What is certain is that Canada's black market in cigarettes
became so
frenzied that after five years its government drastically
scaled back its
tobacco tax even though there was evidence that it worked
to cut smoking.
The Canadian experience was among the strongest weapons
used by the
forces that defeated the sweeping tobacco bill in Congress
in early June.
Raise the cigarette tax by $1.10 a pack, as the now-dead
bill would have,
and a black market will follow, opponents warned.
The tobacco industry conducted a highly effective $40
million ad blitz,
prominently featuring police officers warning that the
black market "may
increase beyond our control" if the bill is passed.
But there are major investigations into whether U.S. and
Canadian tobacco
companies and their employees were themselves complicit in
the Canadian
black market.
Canadian anti-smoking advocates also argue that the
companies had to be
aware that the bulk of their exports to the United States
were being
smuggled back into Canada.
"Had the tobacco companies not engaged in this behavior we
would not
have had a smuggling problem in Canada," said Rob
Cunningham, an
analyst with the Canadian Cancer Society.
Two Louisiana-based managers of the Brown & Williamson tobacco
company, maker of Kool and Capri, are serving time for
running a
smuggling operation into Canada. Federal officials in the
United States
investigated the rest of the company but brought no charges.
RJR remains under investigation, said agents from the Royal
Canadian
Mounted Police. So, the agents said, does the Imperial
tobacco company,
which makes Players and DuMaurier and is owned by BAT, the same
company that owns Brown & Williamson.
Miller and 20 others face federal charges of running a
massive smuggling
ring that netted $687 million in four years. None of the
accused had entered
pleas as of this week.
Besides Miller's detailed descriptions, U.S. Customs agents
have given
sworn affidavits, filed in U.S. District Court in Syracuse,
that RJR officials
knew of the operation.
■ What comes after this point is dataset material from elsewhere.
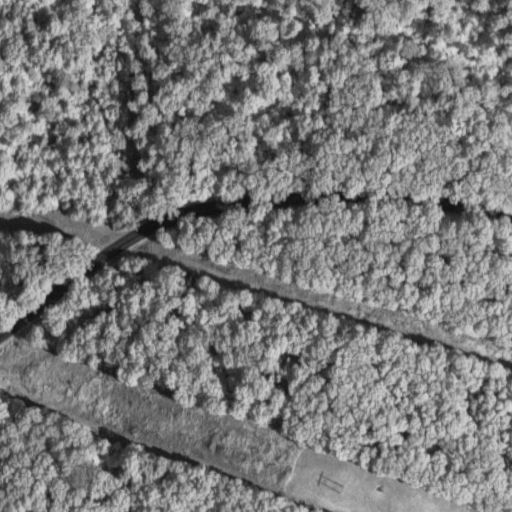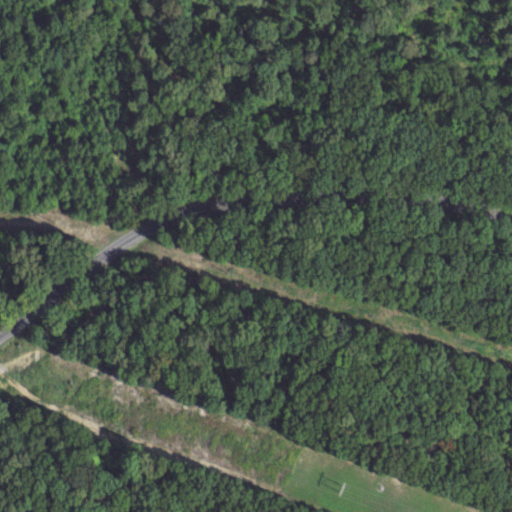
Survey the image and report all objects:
road: (238, 197)
power tower: (344, 489)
At this point no charges have been
filed against
RJR, although Canadian border agents are investigating the
possibility that
company executives helped Miller.
Exports skyrocketed
Anti-smoking and cancer advocacy groups in Canada say the
industry's
knowledge of the smuggling is obvious from the numbers:
Exports of
Canadian cigarettes to the United States increased
sevenfold, from 2.6
billion cigarettes to 17.7 billion, between 1990 and 1993,
the years after
Canada raised its tobacco tax. The bulk of these were
Players, DuMaurier
and Export A, brands unfamiliar to Americans. Most were
shipped to
border states, especially New York.
By 1993, the Canadian black market had peaked, and Canadian
officials
realized it was out of control.
Smugglers had gotten so brazen they were selling cigarettes
with the U.S.
Surgeon General's warning, as opposed to the Canadian
government's
warning, on the streets of Canada.
Canadian Prime Minister Jean Chretien decided to cut the
cigarette tax by
an average of $1.17 a pack, eliminating much of the black
market profit
margin. Smugglers saw their business dry up overnight.
The next year, exports to the United States plummeted,
returning to their
1988 pre-tax increase levels. Canada's youth smoking rate,
which had
dropped by 60 percent while the tax was in effect,
increased by 27
percent. The overall smoking rate, which had dropped 38
percent,
increased 9 percent the year after the tax was cut back.